Provided passage:
================

The campaign will utilize Facebook, Twitter, and Instagram to increase awareness to the challenges bees face. By posting primarily about bees on preexisting National Geographic social media channels, and linking all these posts to newly created #BetterBees initiative, the audience of National Geographic will increase. #BetterBees will track audience involvement with posts through Google Analytics. The campaign will also use the software HootSuite to plan posting times so that postings across social media accounts will be consistent every day.
National Geographic currently has 44 million Facebook likes, 16.4 million Twitter followers, and 73.5 million followers on Instagram. The #BetterBees campaign aims to increase the Facebook page followership to 50 million likes, the Twitter followership to 20 million users, and the Instagram account followership to 76 million users. Instagram post likes range from 300k to 800k, and the #BetterBees campaign aims to raise annual post likes to 600k.
Instagram will be used as the primary story sharing platform for the campaign. On this account, short stories from beekeepers across the country will be posted along with a variety of images of bees (both healthy and sick) along with uniquely #BetterBees branded honey, and the National Geographic Instagram biography will include a link to the website selling honey for the duration of August.
Honey will be available for purchase online through a marketplace that allows customers to buy honey by the state it is produced in. Though customers will be able to buy whichever state's honey they choose, #BetterBee will explain the significance and benefits behind buying honey produced in one's state of residence. #BetterBee will partner with beekeeping communities in target states. Each jar of honey will have unique information about bees in the home state.
#BringBackTheBees is Cheerios' current campaign attempting to bring attention to how dramatic the death of worldwide bee populations is. Their campaign is centered around removing the cartoon bee from their cereal box, which leads audiences to look for more information on why Cheerios would do such a thing. Attempting to have participants plant more flowers for bees across the country, Cheerios have distributed 1.5 billion wildflower seeds to participants who signed up online. Cheerios is unfortunately receiving bad press for this marketing plan because the seed packets distributed contain plants that are invasive to some areas, which can be bad both for the areas the invasive seeds are planted and for the bee populations in those areas who are not used to a newly introduced plant.

================

What this task involves:
Answer from the #BetterBees campaign plan:
(a) Which software will the campaign use to plan posting times?
(b) What Twitter followership does the campaign aim to reach?
(c) How many wildflower seeds has Cheerios distributed?
These lines are separate from the #BetterBees campaign plan.

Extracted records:

================

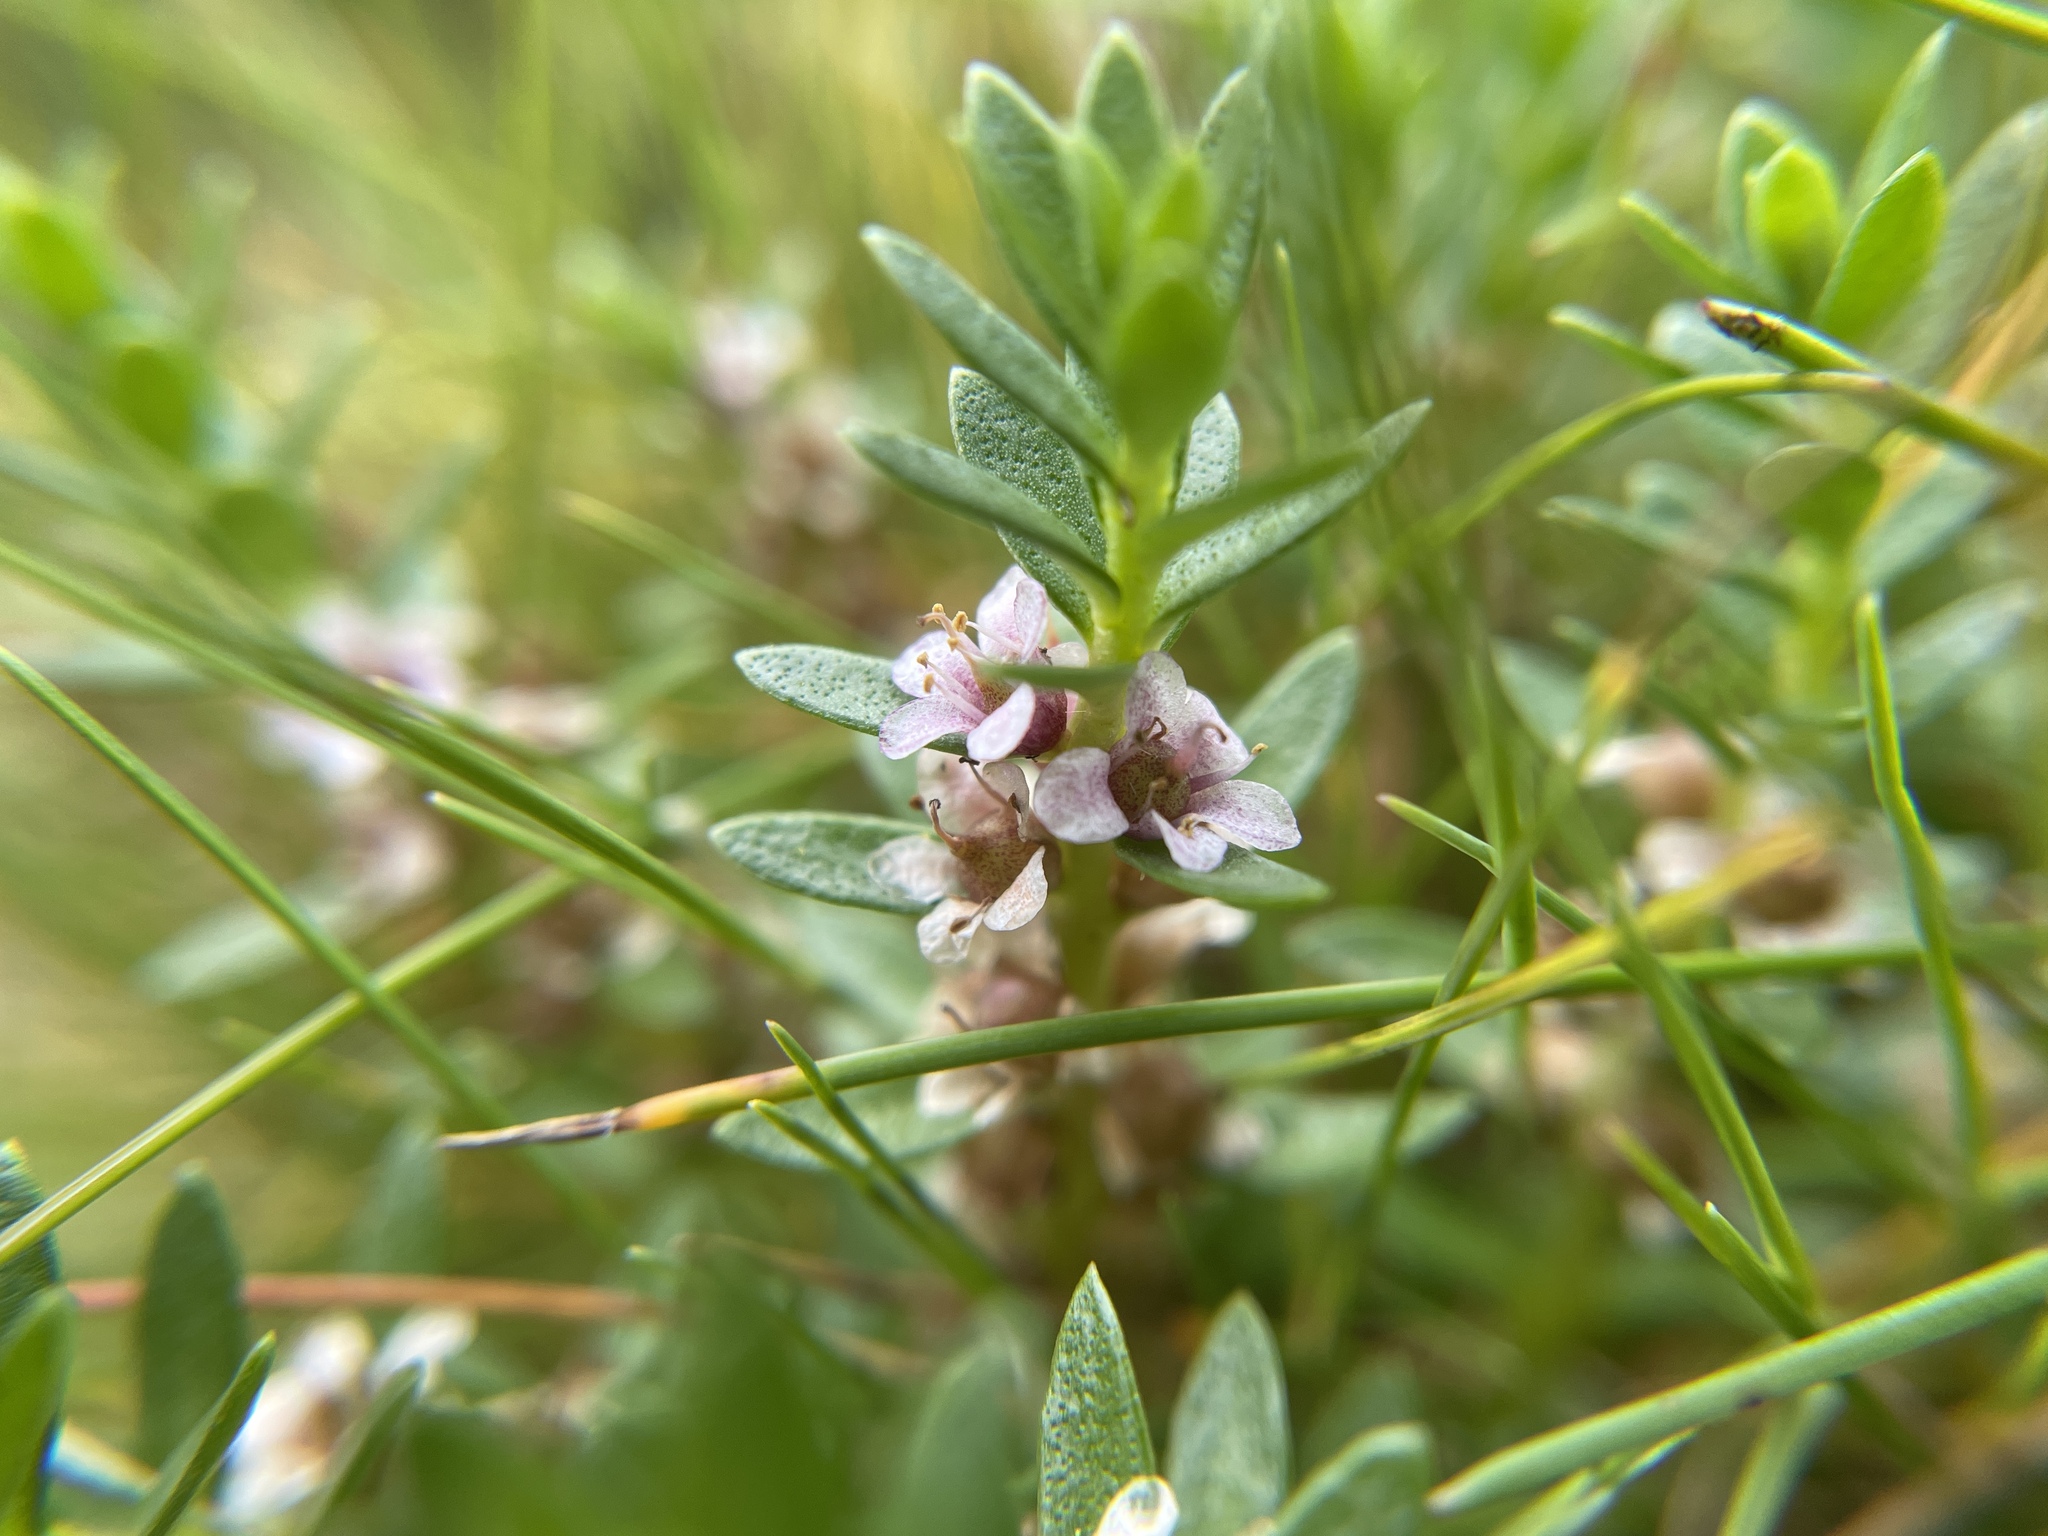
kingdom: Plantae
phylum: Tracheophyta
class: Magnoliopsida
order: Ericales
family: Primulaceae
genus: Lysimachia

================

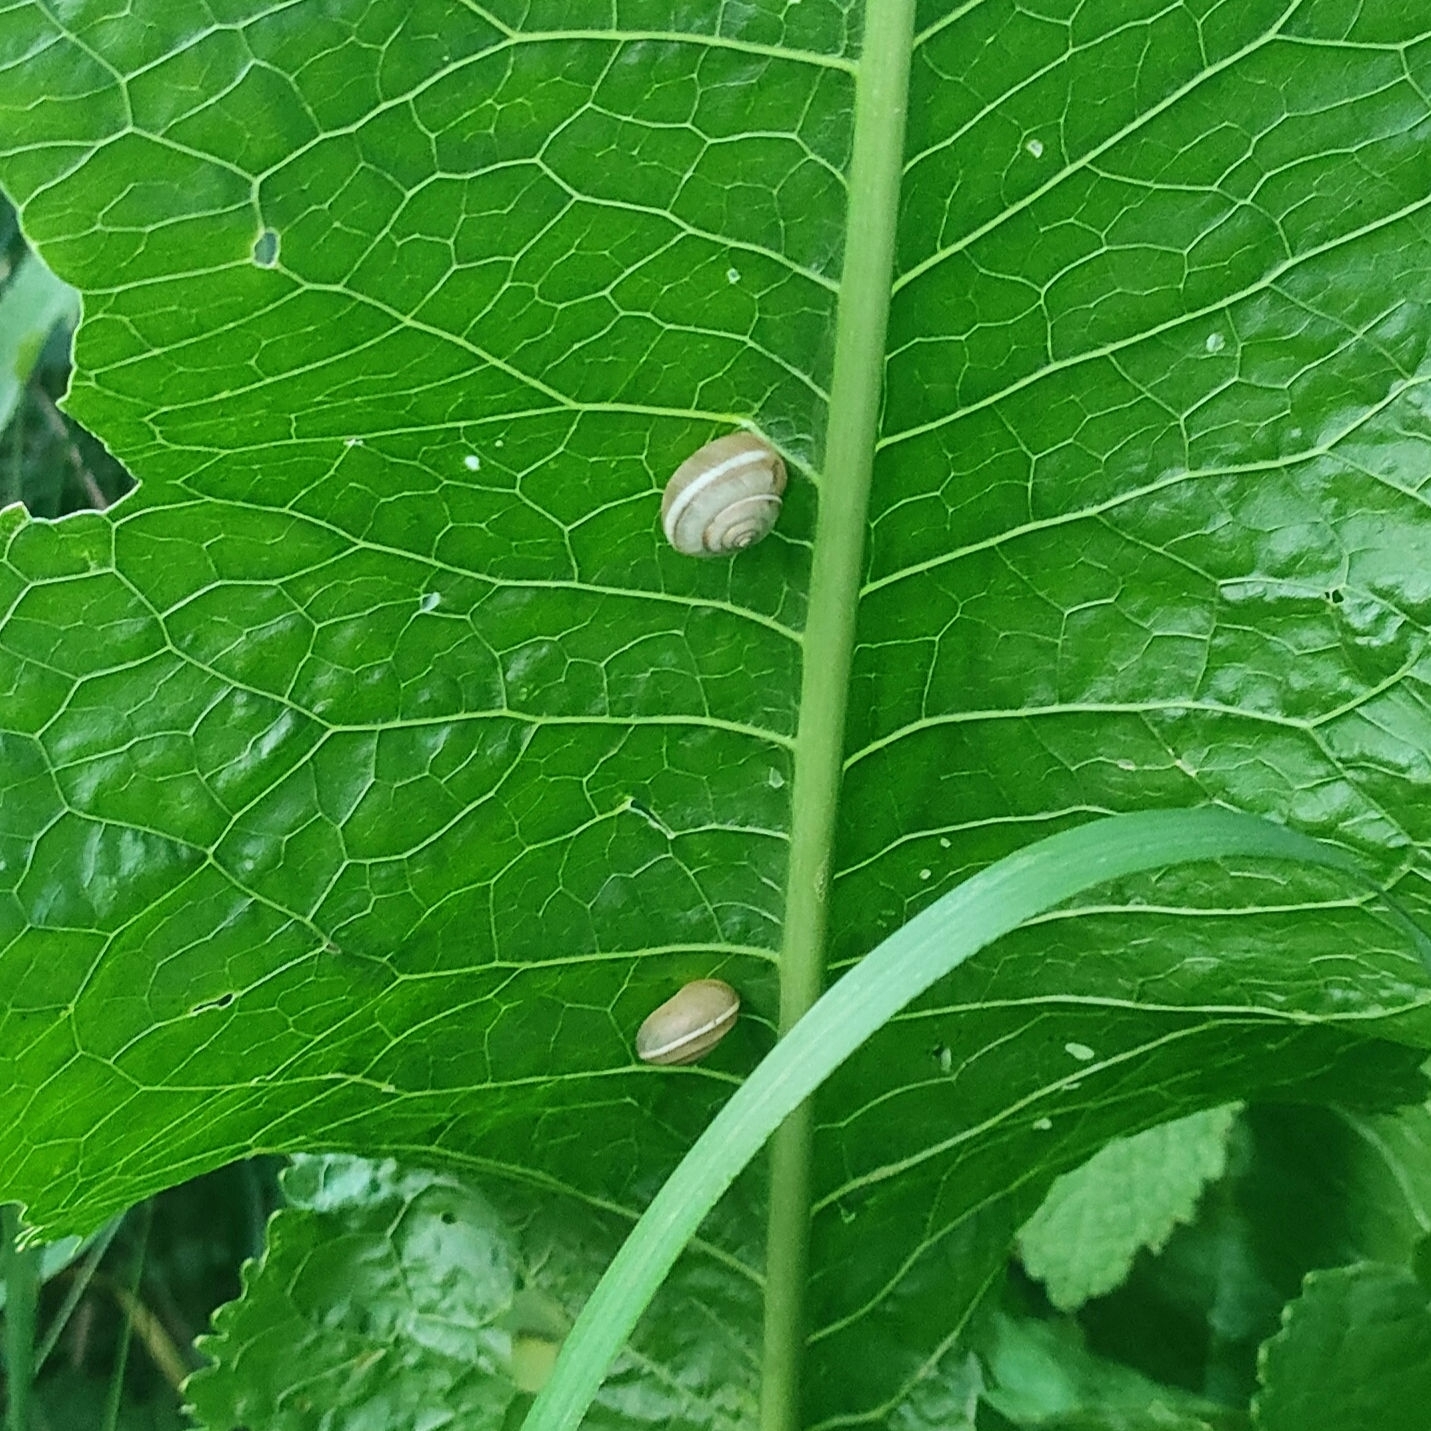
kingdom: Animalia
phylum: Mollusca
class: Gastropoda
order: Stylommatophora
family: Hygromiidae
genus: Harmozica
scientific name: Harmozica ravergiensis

================

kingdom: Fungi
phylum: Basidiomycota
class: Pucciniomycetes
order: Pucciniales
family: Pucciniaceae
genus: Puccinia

================

Solved exercise:
(a) HootSuite
(b) 20 million users
(c) 1.5 billion